▶ SOURCE DATA:
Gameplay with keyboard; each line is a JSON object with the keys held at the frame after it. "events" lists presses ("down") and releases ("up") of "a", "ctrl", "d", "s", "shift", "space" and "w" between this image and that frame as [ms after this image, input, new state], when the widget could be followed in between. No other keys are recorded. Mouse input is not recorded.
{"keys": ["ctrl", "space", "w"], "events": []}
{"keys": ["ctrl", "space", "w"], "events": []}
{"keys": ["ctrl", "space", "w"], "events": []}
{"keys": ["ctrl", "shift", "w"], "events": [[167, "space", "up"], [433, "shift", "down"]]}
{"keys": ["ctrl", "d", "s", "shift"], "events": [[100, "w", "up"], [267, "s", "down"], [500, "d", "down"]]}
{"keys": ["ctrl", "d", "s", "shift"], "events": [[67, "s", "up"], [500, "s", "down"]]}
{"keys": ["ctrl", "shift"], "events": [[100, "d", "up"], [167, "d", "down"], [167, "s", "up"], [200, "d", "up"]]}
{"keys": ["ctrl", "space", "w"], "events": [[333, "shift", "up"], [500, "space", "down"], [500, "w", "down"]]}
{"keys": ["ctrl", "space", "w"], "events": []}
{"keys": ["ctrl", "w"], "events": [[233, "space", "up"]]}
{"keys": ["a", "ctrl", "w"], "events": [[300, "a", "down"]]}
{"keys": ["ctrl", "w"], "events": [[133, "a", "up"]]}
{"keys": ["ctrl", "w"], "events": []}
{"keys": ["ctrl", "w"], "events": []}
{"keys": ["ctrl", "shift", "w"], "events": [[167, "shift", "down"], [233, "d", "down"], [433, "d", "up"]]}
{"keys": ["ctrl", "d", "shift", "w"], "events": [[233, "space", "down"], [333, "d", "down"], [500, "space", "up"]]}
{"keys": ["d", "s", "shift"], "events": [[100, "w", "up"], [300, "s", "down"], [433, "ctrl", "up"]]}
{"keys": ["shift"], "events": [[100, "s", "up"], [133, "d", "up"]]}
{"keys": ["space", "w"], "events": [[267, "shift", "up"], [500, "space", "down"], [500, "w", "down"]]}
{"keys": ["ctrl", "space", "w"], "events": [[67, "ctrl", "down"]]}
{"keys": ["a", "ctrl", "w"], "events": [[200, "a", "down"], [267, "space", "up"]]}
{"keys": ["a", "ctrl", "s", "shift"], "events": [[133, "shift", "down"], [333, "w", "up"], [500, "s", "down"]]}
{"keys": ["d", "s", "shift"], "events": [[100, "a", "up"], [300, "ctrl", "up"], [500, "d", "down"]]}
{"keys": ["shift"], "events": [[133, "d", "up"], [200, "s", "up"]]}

▶ WORK REQUEST: Copy out every line of the listing that includes the string "space".

▶ YOUR RESPONSE:
Gameplay with keyboard; each line is a JSON object with the keys held at the frame after it. "events" lists presses ("down") and releases ("up") of "a", "ctrl", "d", "s", "shift", "space" and "w" between this image and that frame as [ms after this image, input, new state], when the widget could be followed in between. No other keys are recorded. Mouse input is not recorded.
{"keys": ["ctrl", "space", "w"], "events": []}
{"keys": ["ctrl", "space", "w"], "events": []}
{"keys": ["ctrl", "space", "w"], "events": []}
{"keys": ["ctrl", "shift", "w"], "events": [[167, "space", "up"], [433, "shift", "down"]]}
{"keys": ["ctrl", "space", "w"], "events": [[333, "shift", "up"], [500, "space", "down"], [500, "w", "down"]]}
{"keys": ["ctrl", "space", "w"], "events": []}
{"keys": ["ctrl", "w"], "events": [[233, "space", "up"]]}
{"keys": ["ctrl", "d", "shift", "w"], "events": [[233, "space", "down"], [333, "d", "down"], [500, "space", "up"]]}
{"keys": ["space", "w"], "events": [[267, "shift", "up"], [500, "space", "down"], [500, "w", "down"]]}
{"keys": ["ctrl", "space", "w"], "events": [[67, "ctrl", "down"]]}
{"keys": ["a", "ctrl", "w"], "events": [[200, "a", "down"], [267, "space", "up"]]}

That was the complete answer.